Страница 42 из 91
Эти слова поразили Криницкого. Он опять остановился и с изумлением взглянул на Чиркова.
— Какая же тут вина! — воскликнул он в негодовании. — Нельзя же ее винить за то, что в нее влюбляются! И если она не любит Завойко, она не виновата!
— Пускай не любит! Пускай не выходит за него замуж! Ее дело. Но зачем же она над ним издевается? Какое она право имеет? Она каждое слово его превращает в глупость, дразнит его, как быка. Его легко дразнить — знаете, какой он самолюбивый. Он перед ней беззащитен, а она дразнит, дразнит…
— Да, она очень странно и недружелюбно ведет себя с ним, — согласился Криницкий. — Я действительно не понимаю…
— А что понимать! — перебил его Чирков. — Горе свое на нем вымещает. Выдумала про него скверную басню и теперь, видите ли, простить ему не может. Он будто бы ее тогда спасал, а мужа ее спасать не хотел.
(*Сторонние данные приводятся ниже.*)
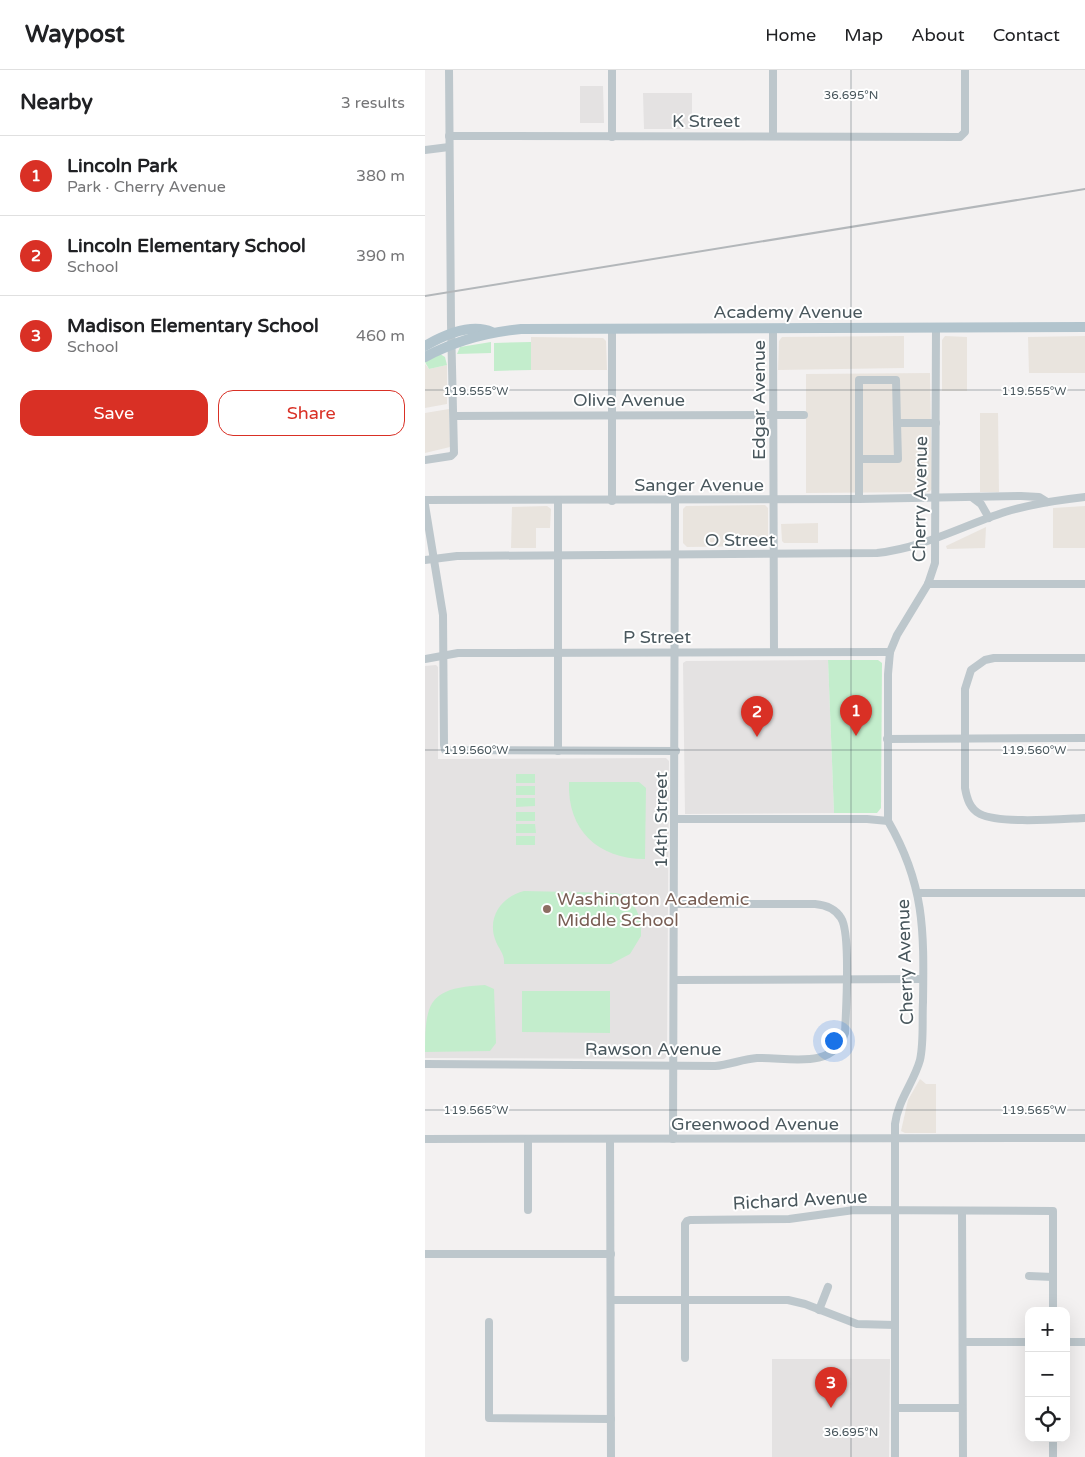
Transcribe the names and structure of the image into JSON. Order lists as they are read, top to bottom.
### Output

Когда самолет Кудрявцева упал в лес, Завойко будто бы не пошел искать, не узнал, жив ли Кудрявцев, а кинулся ее вывозить с аэродрома. Из трусости, что ли, или чтоб она стала его женой… Похоже это на Завойко, а?
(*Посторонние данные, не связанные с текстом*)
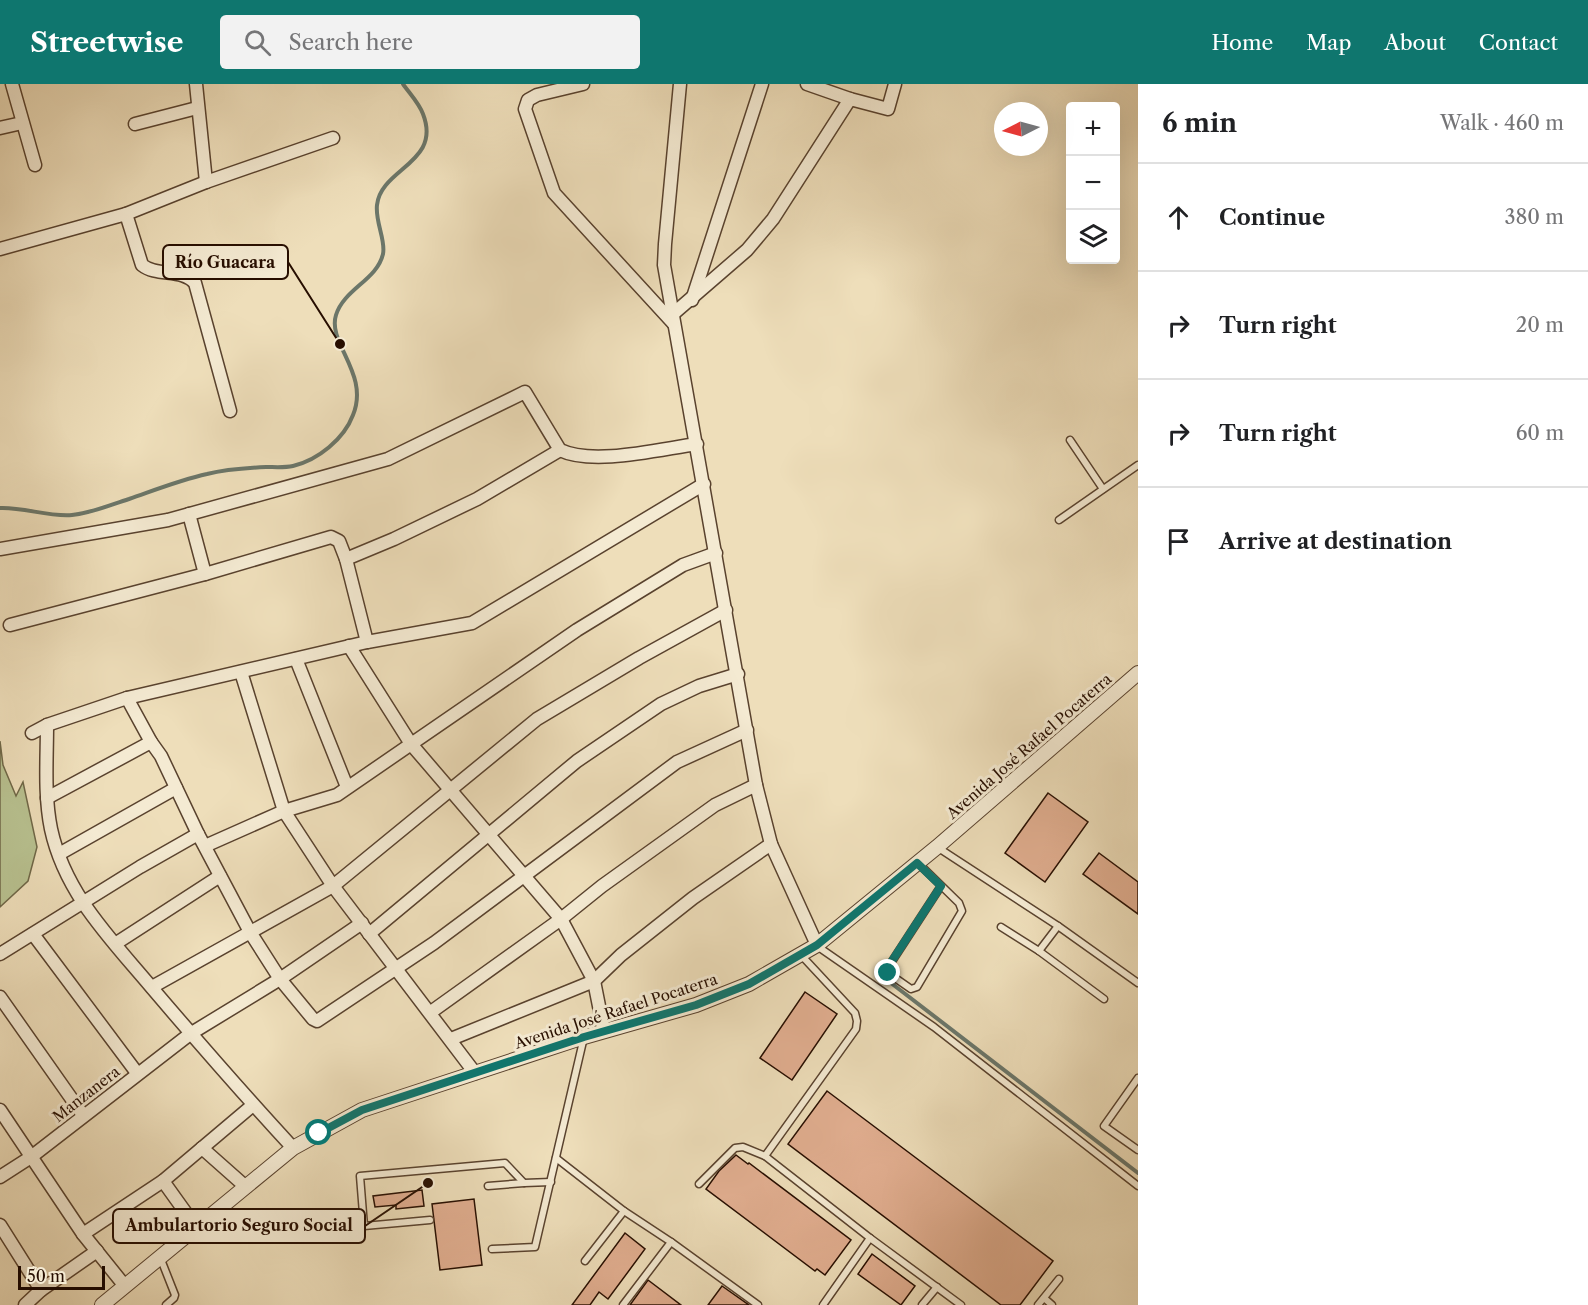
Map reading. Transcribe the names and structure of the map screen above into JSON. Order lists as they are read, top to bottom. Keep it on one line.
{"streets":{"street":["Avenida José Rafael Pocaterra","Manzanera"]},"places":["Río Guacara","Ambulartorio Seguro Social"],"scale_bar":"50 m","north":"left","page":{"header":"Streetwise","search":"Search here","nav":["Home","Map","About","Contact"],"heading":["6 min","Walk · 460 m"],"map_buttons":["+","−"],"list":[["Continue","380 m"],["Turn right","20 m"],["Turn right","60 m"],"Arrive at destination"],"scale":"50 m"}}
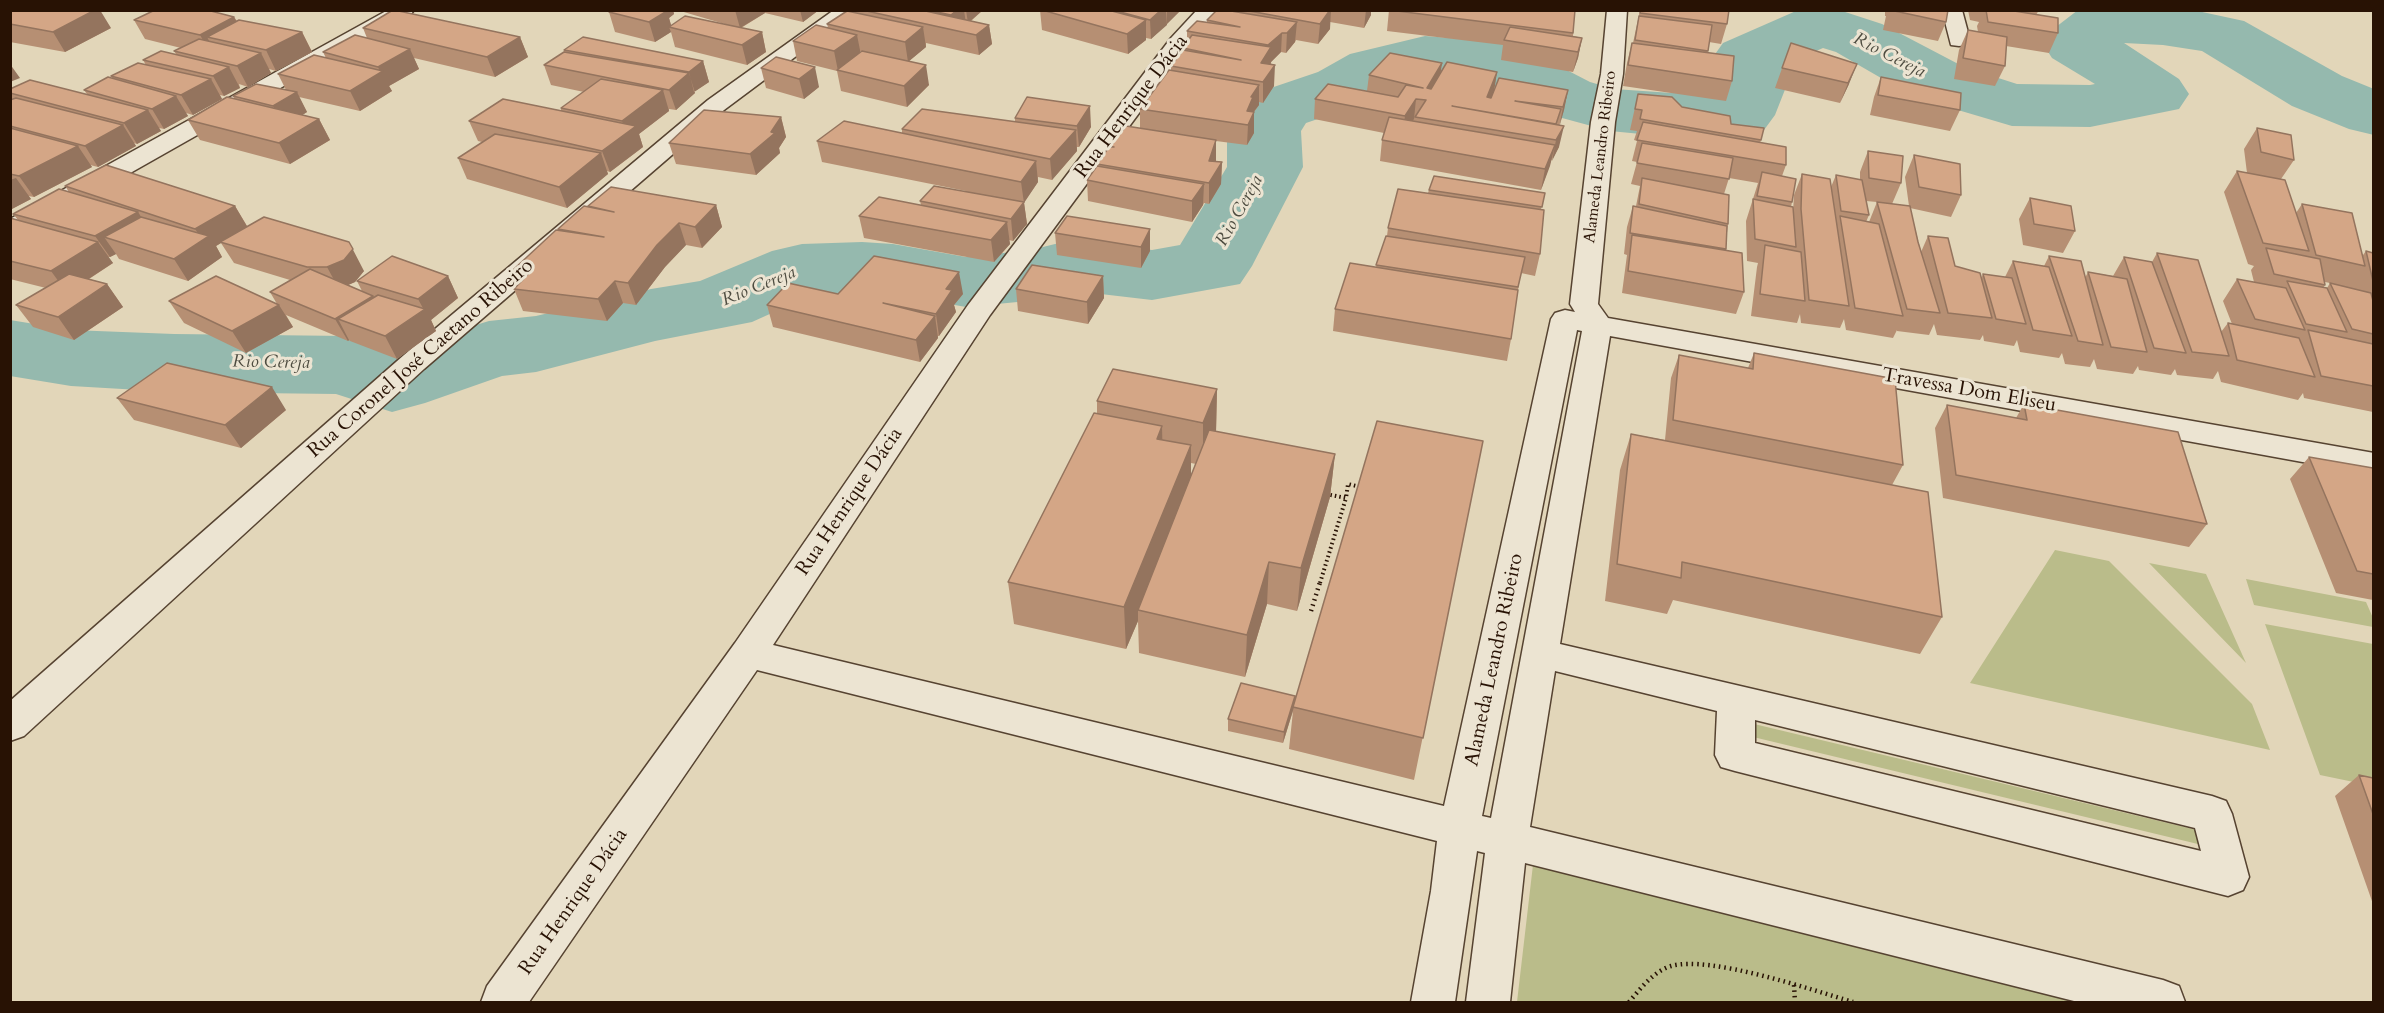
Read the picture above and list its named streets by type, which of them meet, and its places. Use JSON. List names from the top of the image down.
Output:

— Непохоже, — сказал Криницкий.
— Ведь немцы тогда подходили к аэродрому, и, если Завойко не пошел в лес, значит, он твердо знал, что туда прохода нет… Сочинила глупую басню и бьет теперь беспощадно по человеку, который жизнь бы за нее отдал!
Чирков задохнулся от волнения, хлебнул воздуха и яростно прибавил:
— Ненавижу!
Козырнул и пошел в сторону, в темноту, оставив Криницкий одного.
Уж почти стемнело, и Криницкий, оставшись один, вдруг обнаружил, что не совсем ясно себе представляет, как пройти к зарытой избе, в которой он жил. В темноте поле казалось огромным, безграничным. Криницкий пошел наугад к смутно различимому лесу, помня, что зарытые избы находятся где-то возле опушки. Но к лесу он вышел в незнакомом месте. Вдоль леса вилась дорога, светлая от пыли, накатанная грузовиками и бензозаправщиками; она шла вокруг всего аэродрома, то пропадая в кустах, то выбегая на край поля. Криницкий остановился, подумал и свернул по дороге направо.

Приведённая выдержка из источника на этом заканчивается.